Supplied text Block Start
Ah, the joys of tabletop baseball. Of course, no one plays tabletop baseball much anymore. It’s all on computers. And that saddens me just this much.

In 1988, I was drinking my way through chemistry graduate school at the University of Tennessee-Knoxville. One day I was leaving the chemistry building, Buehler Hall, around noon because I had to get down to The Last Lap (as featured in Sports Illustrated) for some critical pinball (The Comet) with my brother, Steve, and I bumped into some guy coming into the building.

He happened to be wearing an Atlanta Braves ballcap with "Oscar Mayer" on the underside of the bill. Because I’m a mouthy, nosy so-and-so, I said, "Hey, I was at that game!" and of course, I had been and I could prove it by producing the same goober ballcap. So we started talking about the game and it turned out we were at the game for the same reason – to see the Mets kick the crap out of the Braves (which did occur). He, too, was a huge Mets fan.

A couple of pitchers of beer later, we’re back at his place. Now, I’m not easy, but when a young fellow is a Mets fan and wants to teach me a new game involving baseball, I can be had pretty cheaply. So there we were selecting our players from the 1986 Strat-o-matic Baseball Game cards. That is correct – I had made it to 23 years old and collected baseball cards my entire life, and yet had never stumbled across Strat-o-matic. I had once played a similar football game called "Paydirt", but never Strat.
Supplied text Block End
» Exercises to complete:
**1.** Reproduce the tabletop baseball reminiscence word for word, covering the stretch from "In 1988, I was" through "huge Mets fan.".
**2.** Pick up the tabletop baseball reminiscence where it stops and keep writing it.
Dataset excerpts Block Start
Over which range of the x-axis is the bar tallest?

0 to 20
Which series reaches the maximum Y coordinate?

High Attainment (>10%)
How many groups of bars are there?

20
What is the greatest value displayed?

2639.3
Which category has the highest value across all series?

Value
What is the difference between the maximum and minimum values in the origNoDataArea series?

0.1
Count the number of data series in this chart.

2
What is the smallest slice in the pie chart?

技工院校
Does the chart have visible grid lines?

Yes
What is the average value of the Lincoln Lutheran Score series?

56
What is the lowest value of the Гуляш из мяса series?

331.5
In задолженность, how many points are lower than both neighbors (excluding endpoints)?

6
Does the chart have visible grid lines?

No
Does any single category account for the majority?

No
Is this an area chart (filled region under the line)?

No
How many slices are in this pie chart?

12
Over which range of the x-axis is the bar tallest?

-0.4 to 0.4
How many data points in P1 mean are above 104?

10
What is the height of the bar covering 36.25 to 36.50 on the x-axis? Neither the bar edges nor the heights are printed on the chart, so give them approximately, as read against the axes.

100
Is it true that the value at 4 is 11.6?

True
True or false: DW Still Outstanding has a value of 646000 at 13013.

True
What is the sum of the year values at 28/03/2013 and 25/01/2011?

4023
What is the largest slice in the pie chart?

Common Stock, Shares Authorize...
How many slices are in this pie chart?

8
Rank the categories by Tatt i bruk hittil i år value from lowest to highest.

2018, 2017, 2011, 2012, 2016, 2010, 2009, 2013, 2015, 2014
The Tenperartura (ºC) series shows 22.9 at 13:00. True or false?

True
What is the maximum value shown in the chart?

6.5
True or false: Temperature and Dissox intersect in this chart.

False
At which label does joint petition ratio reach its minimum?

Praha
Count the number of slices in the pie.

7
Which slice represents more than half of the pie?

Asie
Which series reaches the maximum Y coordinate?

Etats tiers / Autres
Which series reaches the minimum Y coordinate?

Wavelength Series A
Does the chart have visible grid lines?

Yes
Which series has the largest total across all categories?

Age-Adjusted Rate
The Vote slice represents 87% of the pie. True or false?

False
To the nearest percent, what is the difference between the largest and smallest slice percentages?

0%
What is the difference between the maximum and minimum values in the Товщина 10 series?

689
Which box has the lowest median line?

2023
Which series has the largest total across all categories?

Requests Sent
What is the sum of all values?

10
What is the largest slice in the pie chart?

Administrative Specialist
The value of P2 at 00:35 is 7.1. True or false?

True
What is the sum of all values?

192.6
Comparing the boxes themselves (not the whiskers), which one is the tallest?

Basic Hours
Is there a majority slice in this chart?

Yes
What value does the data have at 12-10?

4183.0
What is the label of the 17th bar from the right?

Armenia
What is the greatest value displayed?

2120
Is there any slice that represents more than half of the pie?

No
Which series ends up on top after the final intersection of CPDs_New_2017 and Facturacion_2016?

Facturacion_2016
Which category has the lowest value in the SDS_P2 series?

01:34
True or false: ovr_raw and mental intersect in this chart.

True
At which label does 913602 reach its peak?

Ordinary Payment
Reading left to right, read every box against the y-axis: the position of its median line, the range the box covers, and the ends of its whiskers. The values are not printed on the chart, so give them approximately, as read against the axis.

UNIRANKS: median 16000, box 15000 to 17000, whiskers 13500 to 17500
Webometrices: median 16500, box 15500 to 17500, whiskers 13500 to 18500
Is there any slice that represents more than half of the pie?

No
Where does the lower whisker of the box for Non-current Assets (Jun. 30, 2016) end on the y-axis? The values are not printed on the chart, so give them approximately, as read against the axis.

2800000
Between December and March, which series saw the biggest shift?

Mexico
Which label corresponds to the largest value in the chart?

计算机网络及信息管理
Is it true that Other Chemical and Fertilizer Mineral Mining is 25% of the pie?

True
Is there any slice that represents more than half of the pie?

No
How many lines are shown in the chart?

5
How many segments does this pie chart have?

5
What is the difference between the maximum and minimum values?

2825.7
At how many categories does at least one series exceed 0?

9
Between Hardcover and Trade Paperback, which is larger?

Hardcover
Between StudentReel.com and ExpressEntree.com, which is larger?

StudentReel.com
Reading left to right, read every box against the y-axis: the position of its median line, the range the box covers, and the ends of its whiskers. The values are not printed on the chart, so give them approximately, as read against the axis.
Dataset excerpts Block End
» Answers to the tasks:
**1.**
In 1988, I was drinking my way through chemistry graduate school at the University of Tennessee-Knoxville. One day I was leaving the chemistry building, Buehler Hall, around noon because I had to get down to The Last Lap (as featured in Sports Illustrated) for some critical pinball (The Comet) with my brother, Steve, and I bumped into some guy coming into the building.

He happened to be wearing an Atlanta Braves ballcap with "Oscar Mayer" on the underside of the bill. Because I’m a mouthy, nosy so-and-so, I said, "Hey, I was at that game!" and of course, I had been and I could prove it by producing the same goober ballcap. So we started talking about the game and it turned out we were at the game for the same reason – to see the Mets kick the crap out of the Braves (which did occur). He, too, was a huge Mets fan.

**2.**
We played Strat non-stop. We would watch the Cubs and Mets and Braves on the then-flourishing Superstations (stupid cable systems), scoring those games while we scored our own. New to the game, I didn’t "get" counting the cards right out of the gate, and we simply drafted and played the players we knew and loved. Then we got the 1987 set and so on. Before long, I had developed the standard, but magical, system of counting cards and ranking players. We would roll the three dice, clackity-clack, into the dark hours, cooking Kroger pizzas in the oven and filling up scoresheets on end. It was really from this that I developed my own scoresheet in Excel and the use of a red pen and squiggles to indicate player changes. This pretty much went on for four years until he got a job with the Atlanta Braves – in May of 1991 - and moved away (sniff).

Of course, over that four years, I left graduate school degree-less (hey, I finished the classwork!), and lost a girlfriend, but I learned a great deal about baseball. Dave Magadan’s 1990 card was just dreamy.

Then came the computers. As an employee, my friend got comp seats at the Braves, so I drove to Atlanta from Knoxville quite a bit that 1991 season, and we would play Strat all hours of the night, pausing only to go to the stadium. But I missed the clackity-clack of the dice.

Fortunately, Strat-o-matic felt my pain and heard my pleas sifting through the ether. You could select the "dice and sounds" on the computer to soothe the lonesome beast that dwelled within. Ah, the warmth of three dice tumbling onto a hard wood, but nicely lacquered, tabletop. Three, ten. Another Matt Williams home run.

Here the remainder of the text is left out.